Nitrification is a primary driver of nitrous oxide production in agricultural soils

Rui Liu1, Helen Suter1, Helen L Hayden2, Jizheng He1, Deli Chen1

1 Faculty of Veterinary and Agricultural Sciences, The University of Melbourne, Victoria 3010, Australia

2 Department of Economic Development, Jobs, Transport and Resources, Bundoora, Victoria 3083, Australia


The continuous increase of the greenhouse gas nitrous oxide (N2O) in the atmosphere due to increasing anthropogenic nitrogen input in agriculture has become a global concern. In recent years, identification of the microbial sources responsible for soil N2O production has substantially advanced with the development of isotope enrichment techniques and the discovery of specific nitrogen-cycling functional genes. However, little information is available to effectively quantify the N2O produced from different microbial pathways (i.e. nitrification and denitrification). 15N-tracing incubation experiments were conducted, using soil from different land-uses, under controlled laboratory conditions to quantify nitrification-sourced N2O production. Nitrification was found to be the main contributor to N2O production, contributing to 96.7% of the N2O emissions in the sugarcane soil followed by 70.9% in the cereal cropping soil and 70.9% in the dairy pasture soil, while only around 20.0% of N2O was produced from nitrification in vegetable soil.
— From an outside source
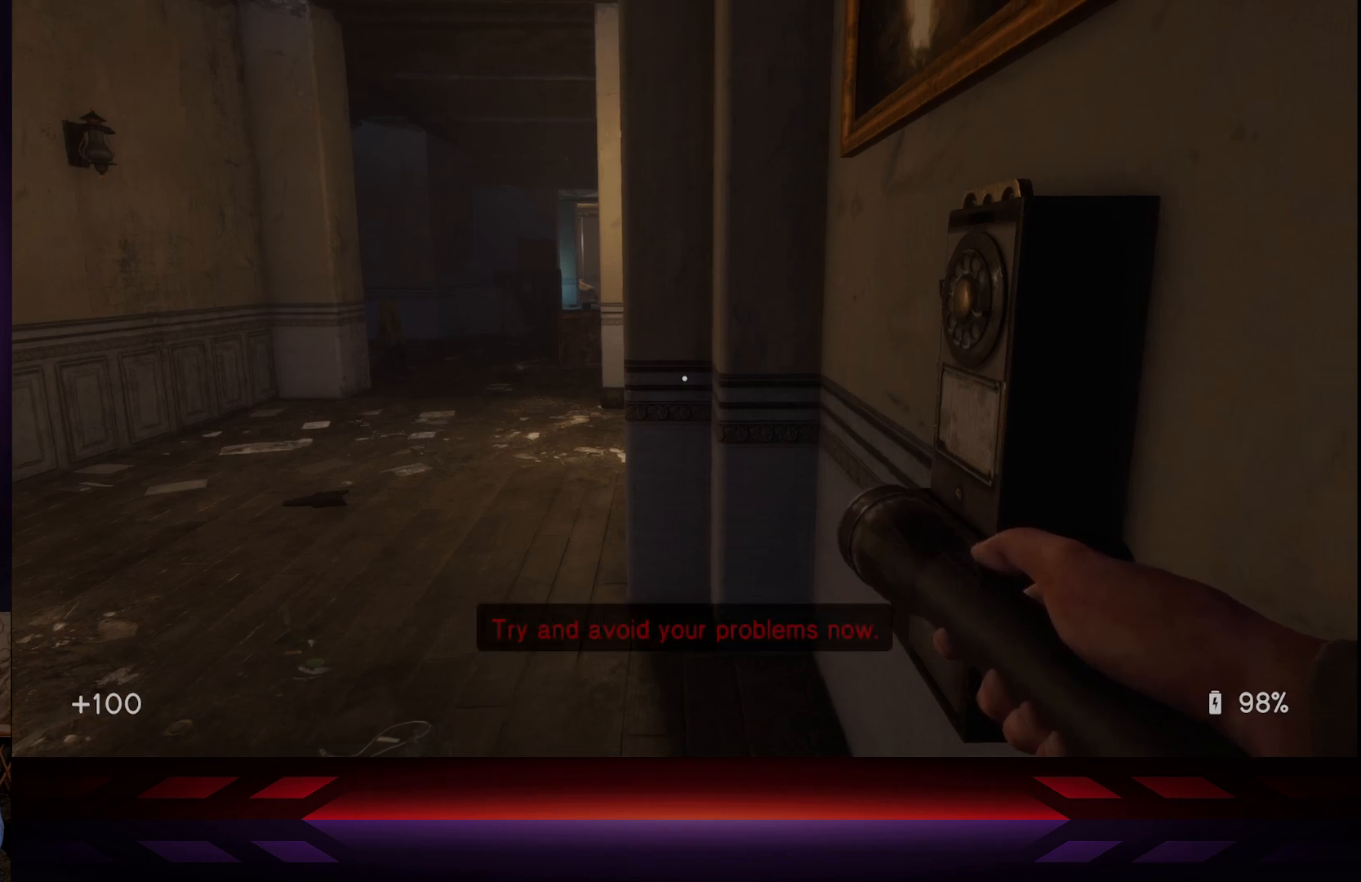
{"buttons": [], "left_stick": "center", "right_stick": "center", "events": [[233, "right_stick", "center"]]}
The greatest contribution from nitrification was observed at 50% and 70% WFPS regardless of soil temperature. At 50%, 70% and 85% WFPS, nitrification contributed 87%, 80% and 53% of total N2O production, respectively at 25°C, and 86%, 74% and 33% of total N2O production, respectively at 35°C. These findings can be used to develop better models for simulating N2O from nitrification to inform soil management practices for improved N use efficiency.